The descriptions of capabilities of manufacturing companies can be found in multiple locations including company websites, legacy system databases, and ad hoc documents and spreadsheets. The capability descriptions are often represented using natural language. To unlock the value of unstructured capability information and learn from it, there is a need for developing advanced quantitative methods supported by machine learning and natural language processing techniques. This research proposes a multi-step unsupervised learning methodology using K-means clustering and topic modeling techniques in order to build clusters of suppliers based on their capabilities, extract and organize the manufacturing capability terminology, and discover nontrivial patterns in manufacturing capability corpora.
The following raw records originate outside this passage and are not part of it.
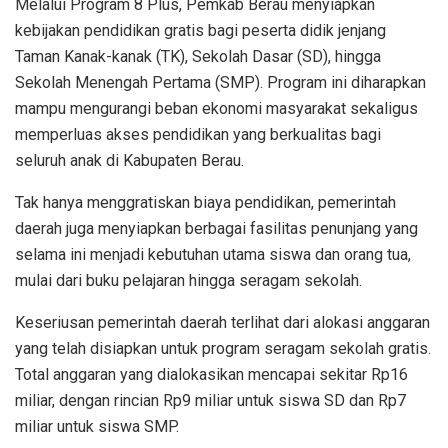
Melalui Program 8 Plus, Pemkab Berau menyiapkan
kebijakan pendidikan gratis bagi peserta didik jenjang
Taman Kanak-kanak (TK), Sekolah Dasar (SD), hingga
Sekolah Menengah Pertama (SMP). Program ini diharapkan
mampu mengurangi beban ekonomi masyarakat sekaligus
memperluas akses pendidikan yang berkualitas bagi
seluruh anak di Kabupaten Berau.
Tak hanya menggratiskan biaya pendidikan, pemerintah
daerah juga menyiapkan berbagai fasilitas penunjang yang
selama ini menjadi kebutuhan utama siswa dan orang tua,
mulai dari buku pelajaran hingga seragam sekolah.
Keseriusan pemerintah daerah terlihat dari alokasi anggaran
yang telah disiapkan untuk program seragam sekolah gratis.
Total anggaran yang dialokasikan mencapai sekitar Rp16
miliar, dengan rincian Rp9 miliar untuk siswa SD dan Rp7
miliar untuk siswa SMP.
The capability data is extracted either directly from the website of manufacturing firms or from their profiles in e-sourcing portals and directories. Feature extraction and dimensionality reduction process in this work in supported by N-gram extraction and Latent Semantic Analysis (LSA) methods. The proposed clustering method is validated experimentally based a dataset composed of 150 capability descriptions collected from web-based sourcing directories such as the Thomas Net directory for manufacturing companies. The results of the experiment show that the proposed method creates supplier cluster with high accuracy.